Task to complete: When you retype the entries, keep each one exact and leave out the pictures.

[Records excerpted from a collection]
################

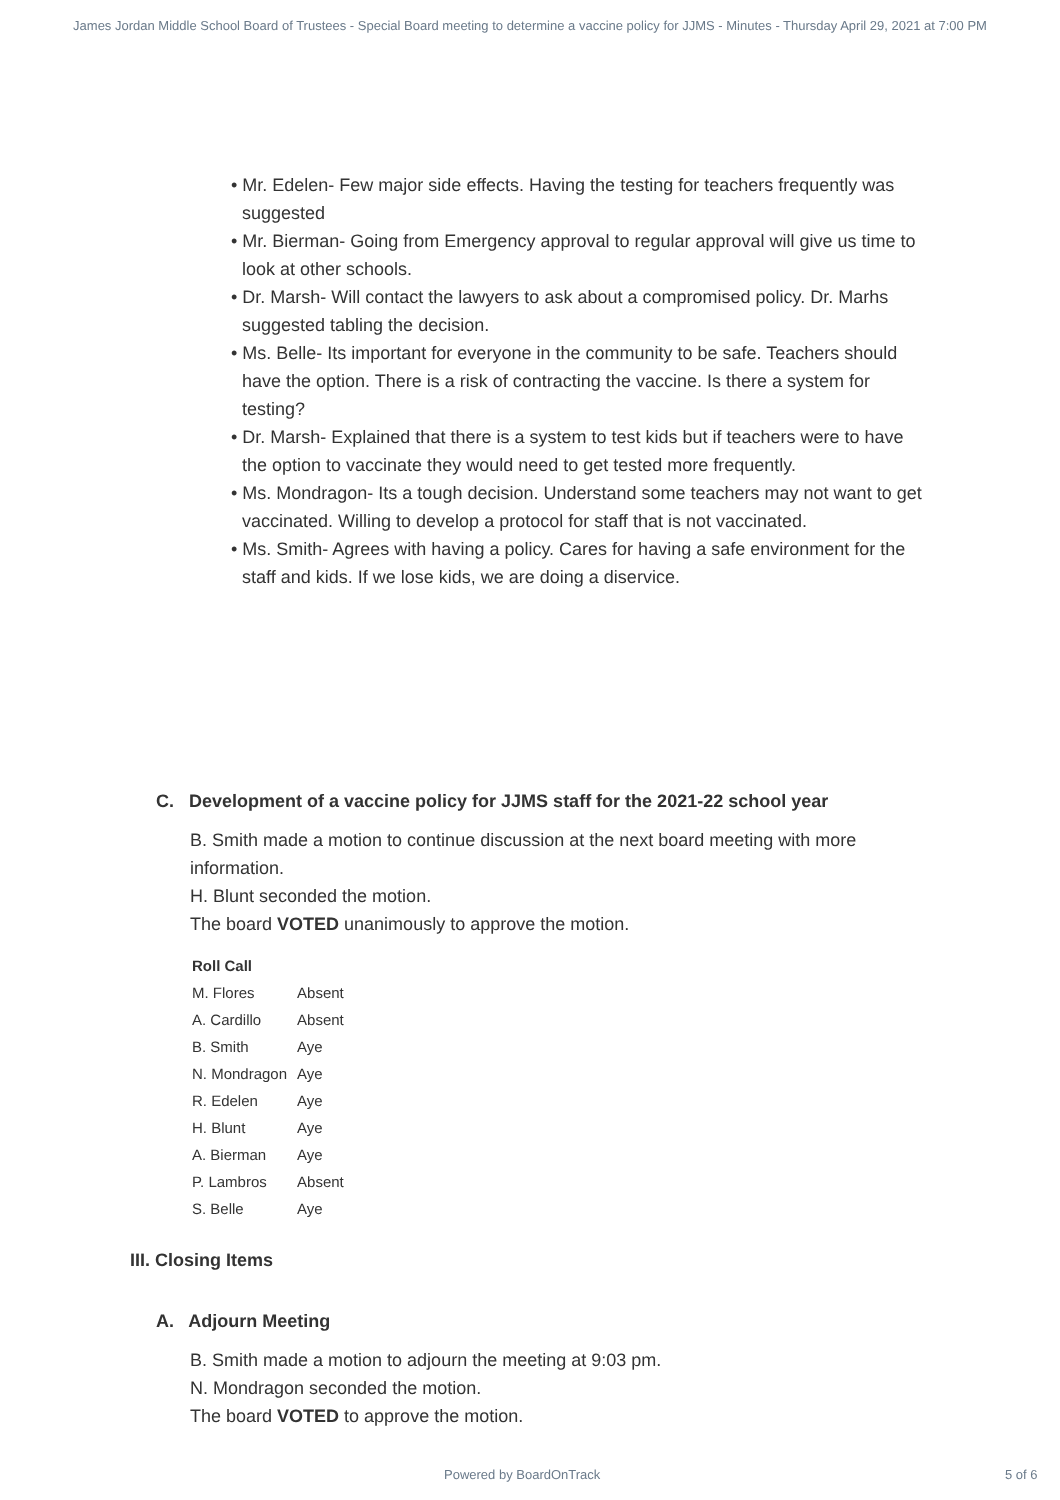James Jordan Middle School Board of Trustees - Special Board meeting to determine a vaccine policy for JJMS - Minutes - Thursday April 29, 2021 at 7:00 PM
• Mr. Edelen- Few major side effects. Having the testing for teachers frequently was suggested
• Mr. Bierman- Going from Emergency approval to regular approval will give us time to look at other schools.
• Dr. Marsh- Will contact the lawyers to ask about a compromised policy. Dr. Marhs suggested tabling the decision.
• Ms. Belle- Its important for everyone in the community to be safe. Teachers should have the option. There is a risk of contracting the vaccine. Is there a system for testing?
• Dr. Marsh- Explained that there is a system to test kids but if teachers were to have the option to vaccinate they would need to get tested more frequently.
• Ms. Mondragon- Its a tough decision. Understand some teachers may not want to get vaccinated. Willing to develop a protocol for staff that is not vaccinated.
• Ms. Smith- Agrees with having a policy. Cares for having a safe environment for the staff and kids. If we lose kids, we are doing a diservice.
C. Development of a vaccine policy for JJMS staff for the 2021-22 school year
B. Smith made a motion to continue discussion at the next board meeting with more information.
H. Blunt seconded the motion.
The board VOTED unanimously to approve the motion.
| Roll Call | |
| --- | --- |
| M. Flores | Absent |
| A. Cardillo | Absent |
| B. Smith | Aye |
| N. Mondragon | Aye |
| R. Edelen | Aye |
| H. Blunt | Aye |
| A. Bierman | Aye |
| P. Lambros | Absent |
| S. Belle | Aye |
III. Closing Items
A. Adjourn Meeting
B. Smith made a motion to adjourn the meeting at 9:03 pm.
N. Mondragon seconded the motion.
The board VOTED to approve the motion.
Powered by BoardOnTrack 5 of 6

################

Response:
James Jordan Middle School Board of Trustees - Special Board meeting to determine a vaccine policy for JJMS - Minutes - Thursday April 29, 2021 at 7:00 PM
• Mr. Edelen- Few major side effects. Having the testing for teachers frequently was suggested
• Mr. Bierman- Going from Emergency approval to regular approval will give us time to look at other schools.
• Dr. Marsh- Will contact the lawyers to ask about a compromised policy. Dr. Marhs suggested tabling the decision.
• Ms. Belle- Its important for everyone in the community to be safe. Teachers should have the option. There is a risk of contracting the vaccine. Is there a system for testing?
• Dr. Marsh- Explained that there is a system to test kids but if teachers were to have the option to vaccinate they would need to get tested more frequently.
• Ms. Mondragon- Its a tough decision. Understand some teachers may not want to get vaccinated. Willing to develop a protocol for staff that is not vaccinated.
• Ms. Smith- Agrees with having a policy. Cares for having a safe environment for the staff and kids. If we lose kids, we are doing a diservice.
C. Development of a vaccine policy for JJMS staff for the 2021-22 school year
B. Smith made a motion to continue discussion at the next board meeting with more information.
H. Blunt seconded the motion.
The board VOTED unanimously to approve the motion.
| Roll Call | |
| --- | --- |
| M. Flores | Absent |
| A. Cardillo | Absent |
| B. Smith | Aye |
| N. Mondragon | Aye |
| R. Edelen | Aye |
| H. Blunt | Aye |
| A. Bierman | Aye |
| P. Lambros | Absent |
| S. Belle | Aye |
III. Closing Items
A. Adjourn Meeting
B. Smith made a motion to adjourn the meeting at 9:03 pm.
N. Mondragon seconded the motion.
The board VOTED to approve the motion.
Powered by BoardOnTrack 5 of 6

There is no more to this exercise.